§ Text provided:
○ ○ ○

    most HDR stuffs are HDR10 or HLG, even windows is just plain HDR10, nvidia did driver support for both hdr10+ and dolby vision, amd is a little behind
    but still, how many dolby vision monitors are there? still even if dolby vision is on paper better than hdr10+, theres not ia single panel which fully support dolby vision in its full range, 10k nits? 68B colors? hmm on paper it looks cool

    hdmi deep color is just RGB full (full being PC monitor norm, limited being TV norm), on TV content you shouldnt notice difference as thats RGB limited content, but on PC it should be noticeable
    Reply
  • scottslayer
    The currently active Crossplay Beta will have run for about a year when the Open Beta comes out.
    All they are doing is taking away the formality of clicking the apply for invite button on Steam.
    Reply
  • emike09
    txfeinbergs said:
    They lost me at HDR10+. What a useless standard created just because Samsung was unwilling to play ball with Dolby and had to do their own thing. I have yet to buy a Samsung TV as a result of them not supporting Dolby Vision.
    HDR10+ and Dolby Vision are pretty much the same thing with tiny differences that don't matter. For example, while DV supports a 12-bit color depth and HDR10/10+ supports 10-bit, it's nearly impossible to tell the difference for moving content. Running 12-bit requires more processing power on both the GPU and the display. Professional color grading experts grading for final releases would want 12-bit during the grading process, but even in the theater, nobody is going to notice the difference if the final output is 10-bit or 12-bit. Even 8-bit looks good, as long as it's not dithered 6-bit to 8-bit conversion, that's sloppy and looks terrible and new cheap TV's are still selling with that.

    The important thing is that HDR10+ is open source and requires no loyalties to use. I'm all for open source. While Dolby Vision is better, by specs, you're just paying Dolby extra for something that doesn't matter in the real world. 8k displays are sharper than 4k displays, but literally every AV professional will agree that you don't need 8K for anything, and when watching content between the two, at a normal viewing distance, you cannot tell the difference.

○ ○ ○

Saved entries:
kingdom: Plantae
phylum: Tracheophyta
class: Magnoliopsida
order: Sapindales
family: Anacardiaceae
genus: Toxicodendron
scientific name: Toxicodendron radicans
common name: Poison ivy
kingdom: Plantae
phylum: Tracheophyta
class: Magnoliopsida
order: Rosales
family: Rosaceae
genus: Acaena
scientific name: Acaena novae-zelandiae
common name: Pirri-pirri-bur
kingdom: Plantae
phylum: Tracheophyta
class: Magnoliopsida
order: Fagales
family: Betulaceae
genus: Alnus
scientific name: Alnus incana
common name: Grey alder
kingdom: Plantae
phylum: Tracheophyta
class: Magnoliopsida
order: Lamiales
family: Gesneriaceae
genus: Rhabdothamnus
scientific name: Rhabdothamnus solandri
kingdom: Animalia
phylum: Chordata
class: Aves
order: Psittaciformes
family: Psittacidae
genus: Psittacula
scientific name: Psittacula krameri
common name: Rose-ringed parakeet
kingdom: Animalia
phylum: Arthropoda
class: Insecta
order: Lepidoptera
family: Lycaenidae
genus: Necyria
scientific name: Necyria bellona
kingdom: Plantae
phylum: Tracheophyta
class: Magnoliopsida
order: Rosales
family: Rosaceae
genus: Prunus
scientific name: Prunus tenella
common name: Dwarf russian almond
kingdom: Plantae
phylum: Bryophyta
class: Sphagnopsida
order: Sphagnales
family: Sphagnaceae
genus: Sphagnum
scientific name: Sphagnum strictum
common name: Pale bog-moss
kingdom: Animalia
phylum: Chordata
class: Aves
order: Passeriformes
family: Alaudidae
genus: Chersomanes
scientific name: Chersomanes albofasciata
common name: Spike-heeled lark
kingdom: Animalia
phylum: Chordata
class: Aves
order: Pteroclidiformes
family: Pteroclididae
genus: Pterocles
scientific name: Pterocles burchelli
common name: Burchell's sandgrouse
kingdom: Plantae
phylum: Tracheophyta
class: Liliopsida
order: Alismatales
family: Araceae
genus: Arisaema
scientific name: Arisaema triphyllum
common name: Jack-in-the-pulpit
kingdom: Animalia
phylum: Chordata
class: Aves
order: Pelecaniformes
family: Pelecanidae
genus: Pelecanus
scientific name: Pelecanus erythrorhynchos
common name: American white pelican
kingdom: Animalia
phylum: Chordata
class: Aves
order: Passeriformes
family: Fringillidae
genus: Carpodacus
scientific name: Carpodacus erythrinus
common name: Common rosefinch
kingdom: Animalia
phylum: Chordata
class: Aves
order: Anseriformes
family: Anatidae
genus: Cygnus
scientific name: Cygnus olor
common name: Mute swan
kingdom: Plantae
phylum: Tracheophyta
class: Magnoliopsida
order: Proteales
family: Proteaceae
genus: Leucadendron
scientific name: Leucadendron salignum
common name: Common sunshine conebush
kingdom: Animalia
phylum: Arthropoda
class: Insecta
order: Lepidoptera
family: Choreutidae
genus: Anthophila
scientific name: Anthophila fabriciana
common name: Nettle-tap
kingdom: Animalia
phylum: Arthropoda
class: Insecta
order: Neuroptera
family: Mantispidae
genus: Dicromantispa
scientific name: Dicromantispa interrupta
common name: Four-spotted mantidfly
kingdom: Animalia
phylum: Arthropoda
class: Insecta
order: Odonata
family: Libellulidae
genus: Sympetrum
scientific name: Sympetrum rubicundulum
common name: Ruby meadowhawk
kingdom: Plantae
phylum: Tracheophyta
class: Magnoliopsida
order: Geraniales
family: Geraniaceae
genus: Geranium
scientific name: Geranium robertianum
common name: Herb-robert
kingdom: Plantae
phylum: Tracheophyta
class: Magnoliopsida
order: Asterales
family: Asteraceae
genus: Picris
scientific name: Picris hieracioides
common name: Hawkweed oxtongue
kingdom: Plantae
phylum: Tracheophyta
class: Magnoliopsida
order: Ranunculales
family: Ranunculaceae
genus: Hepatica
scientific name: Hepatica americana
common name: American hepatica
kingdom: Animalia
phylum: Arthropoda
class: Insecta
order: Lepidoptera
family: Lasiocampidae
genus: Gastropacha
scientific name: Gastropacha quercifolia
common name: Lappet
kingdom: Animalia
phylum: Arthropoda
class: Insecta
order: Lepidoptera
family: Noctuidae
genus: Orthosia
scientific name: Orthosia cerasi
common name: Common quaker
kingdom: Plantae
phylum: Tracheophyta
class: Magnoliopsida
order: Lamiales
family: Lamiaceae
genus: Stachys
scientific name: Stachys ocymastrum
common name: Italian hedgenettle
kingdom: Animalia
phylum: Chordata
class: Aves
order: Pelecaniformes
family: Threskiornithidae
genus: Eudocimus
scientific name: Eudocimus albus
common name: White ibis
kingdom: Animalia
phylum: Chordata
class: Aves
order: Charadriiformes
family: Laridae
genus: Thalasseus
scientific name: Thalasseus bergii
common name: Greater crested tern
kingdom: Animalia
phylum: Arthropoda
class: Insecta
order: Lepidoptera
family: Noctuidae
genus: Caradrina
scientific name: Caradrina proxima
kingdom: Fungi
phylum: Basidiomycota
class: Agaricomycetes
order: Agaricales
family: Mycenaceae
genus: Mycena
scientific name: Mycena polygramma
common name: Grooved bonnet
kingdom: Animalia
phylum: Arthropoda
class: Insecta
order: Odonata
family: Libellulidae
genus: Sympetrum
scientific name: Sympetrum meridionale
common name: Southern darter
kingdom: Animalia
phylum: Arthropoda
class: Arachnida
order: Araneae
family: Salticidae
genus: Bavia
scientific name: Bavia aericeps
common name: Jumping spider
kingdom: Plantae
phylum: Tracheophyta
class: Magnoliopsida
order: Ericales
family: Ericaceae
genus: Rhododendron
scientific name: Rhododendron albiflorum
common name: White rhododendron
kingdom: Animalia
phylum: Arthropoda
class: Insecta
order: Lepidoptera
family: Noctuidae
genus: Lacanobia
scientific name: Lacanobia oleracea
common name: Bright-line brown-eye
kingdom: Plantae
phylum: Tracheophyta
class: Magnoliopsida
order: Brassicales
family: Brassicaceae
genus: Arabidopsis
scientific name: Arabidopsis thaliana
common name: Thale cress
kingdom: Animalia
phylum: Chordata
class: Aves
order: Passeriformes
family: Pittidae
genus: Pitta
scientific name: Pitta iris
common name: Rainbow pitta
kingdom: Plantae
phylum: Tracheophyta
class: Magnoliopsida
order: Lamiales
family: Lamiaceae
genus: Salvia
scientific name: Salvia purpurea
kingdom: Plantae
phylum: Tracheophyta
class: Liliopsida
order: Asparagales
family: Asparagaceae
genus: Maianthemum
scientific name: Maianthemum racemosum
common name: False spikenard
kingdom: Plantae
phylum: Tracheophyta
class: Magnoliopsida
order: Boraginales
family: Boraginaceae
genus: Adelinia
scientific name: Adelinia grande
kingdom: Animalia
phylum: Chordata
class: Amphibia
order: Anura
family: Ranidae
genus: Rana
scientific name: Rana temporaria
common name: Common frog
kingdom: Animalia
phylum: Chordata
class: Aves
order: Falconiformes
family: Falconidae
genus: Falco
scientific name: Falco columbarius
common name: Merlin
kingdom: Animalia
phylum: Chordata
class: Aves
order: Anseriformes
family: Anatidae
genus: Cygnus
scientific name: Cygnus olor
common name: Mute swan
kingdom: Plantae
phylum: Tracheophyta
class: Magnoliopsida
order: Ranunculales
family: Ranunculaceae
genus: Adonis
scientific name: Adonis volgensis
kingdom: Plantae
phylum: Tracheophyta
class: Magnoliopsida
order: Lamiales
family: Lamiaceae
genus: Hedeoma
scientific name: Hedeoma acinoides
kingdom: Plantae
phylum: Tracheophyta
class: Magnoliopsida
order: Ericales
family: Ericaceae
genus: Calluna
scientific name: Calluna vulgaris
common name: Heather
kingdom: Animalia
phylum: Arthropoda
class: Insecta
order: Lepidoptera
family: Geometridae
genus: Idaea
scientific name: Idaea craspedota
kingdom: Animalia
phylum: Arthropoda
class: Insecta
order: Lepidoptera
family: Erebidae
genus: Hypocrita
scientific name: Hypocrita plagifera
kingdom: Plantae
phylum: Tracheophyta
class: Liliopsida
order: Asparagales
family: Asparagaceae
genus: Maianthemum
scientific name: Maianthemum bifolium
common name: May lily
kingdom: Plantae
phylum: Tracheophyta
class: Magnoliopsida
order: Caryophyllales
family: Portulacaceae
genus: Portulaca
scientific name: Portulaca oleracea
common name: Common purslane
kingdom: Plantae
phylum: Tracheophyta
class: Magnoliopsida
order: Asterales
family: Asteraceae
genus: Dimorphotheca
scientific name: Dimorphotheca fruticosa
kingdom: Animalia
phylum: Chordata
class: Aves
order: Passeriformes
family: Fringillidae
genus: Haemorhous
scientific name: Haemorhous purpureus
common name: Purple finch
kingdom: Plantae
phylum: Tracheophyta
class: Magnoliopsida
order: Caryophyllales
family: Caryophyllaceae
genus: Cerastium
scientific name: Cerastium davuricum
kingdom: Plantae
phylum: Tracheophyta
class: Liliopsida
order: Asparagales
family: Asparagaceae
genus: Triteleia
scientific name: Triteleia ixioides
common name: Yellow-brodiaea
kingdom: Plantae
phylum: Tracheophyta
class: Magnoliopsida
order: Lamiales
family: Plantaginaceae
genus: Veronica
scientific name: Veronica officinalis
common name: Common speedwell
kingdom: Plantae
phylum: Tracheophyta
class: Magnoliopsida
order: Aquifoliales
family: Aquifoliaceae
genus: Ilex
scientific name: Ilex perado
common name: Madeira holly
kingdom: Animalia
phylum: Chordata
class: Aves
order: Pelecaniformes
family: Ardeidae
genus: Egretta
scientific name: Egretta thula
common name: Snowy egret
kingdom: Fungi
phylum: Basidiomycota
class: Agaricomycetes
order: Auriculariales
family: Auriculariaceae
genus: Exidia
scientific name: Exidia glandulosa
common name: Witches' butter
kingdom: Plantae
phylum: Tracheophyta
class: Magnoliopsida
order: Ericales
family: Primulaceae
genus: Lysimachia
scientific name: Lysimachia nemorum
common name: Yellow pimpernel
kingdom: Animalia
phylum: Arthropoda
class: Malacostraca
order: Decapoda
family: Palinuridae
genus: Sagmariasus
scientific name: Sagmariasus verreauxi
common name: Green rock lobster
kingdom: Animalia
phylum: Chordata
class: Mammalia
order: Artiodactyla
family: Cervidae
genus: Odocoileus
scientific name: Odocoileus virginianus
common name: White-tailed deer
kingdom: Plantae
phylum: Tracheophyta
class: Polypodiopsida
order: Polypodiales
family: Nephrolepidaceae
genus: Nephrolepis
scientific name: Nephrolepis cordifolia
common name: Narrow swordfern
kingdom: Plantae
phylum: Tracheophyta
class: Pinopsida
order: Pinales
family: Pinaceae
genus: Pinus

○ ○ ○

§ Work to complete:
1. Answer these questions from the forum thread:
(a) Which company did driver support for both HDR10+ and Dolby Vision?
(b) What color bit depth does Dolby Vision support?
(c) About how long will the Crossplay Beta have run when the Open Beta comes out?
2. List every HDR format named in the forum thread.
3. Continue the forum thread from where it stops.

§ Answers to the exercises:
1.
(a) Nvidia
(b) 12-bit
(c) About a year

2.
HDR10
HLG
HDR10+
Dolby Vision

3.
    Ultimately, what separates "HDR" from HDR10+ and DV is dynamic metadata. This is where no game has ever come forward as a feature. Being able to dynamically and automatically adjust HDR content based on that very particular moment is a revolutionary addition to the HDR world of gaming, and something I very much welcome.

    An example of standard HDR in PC gaming is RDR2. No dynamic metadata. It's not the greatest implementation of HDR and requires proper tuning to get just a basic decent scene, but it's not the worst either. Some scenes absolutely shine with realism, brilliant bright skies, excellent color and contrast. Other scenes are muddled, grey, too dark, too bright, with terrible contrast. This is where HDR10+ or DV would fix things, but DV requires licensing and a display that supports it, and most devs would say "hard pass".

    One size does not fit all when it comes to HDR, and that's where HDR10+ and DV's dynamic metadata step in.
    Reply
  • PEnns
    "...and that starts with The First Descendant - a third-person looter shooter"

    Third person?? Yawn.

    Carry on.
    Reply
  • emike09
    PEnns said:
    "...and that starts with The First Descendant - a third-person looter shooter"

    Third person?? Yawn.

    Carry on.
    Many of us prefer 3rd person. Especially on big displays or if story and charactor development is the heart of content. This being F2P, I don't see the story being big, but there's no need to hate on a good 3rd person game. Unless the game is just bad.
    Reply
  • thestryker
    bit_user said:
    For such a relatively old standard, I'm surprised it seems to be so uncommon. I've been shopping for a HDR monitor for at least the past 4 years, and I don't remember seeing the term. Even a few of the latest & greatest HDR gaming monitors I checked don't mention it. Is that because it's so common that it's not a differentiator, or because it's really that rare?
    I'm not aware of any monitors supporting HDR10+ or Dolby Vision which I've found interesting. They all seem to be limited to the VESA HDR specs which only mandates HDR10.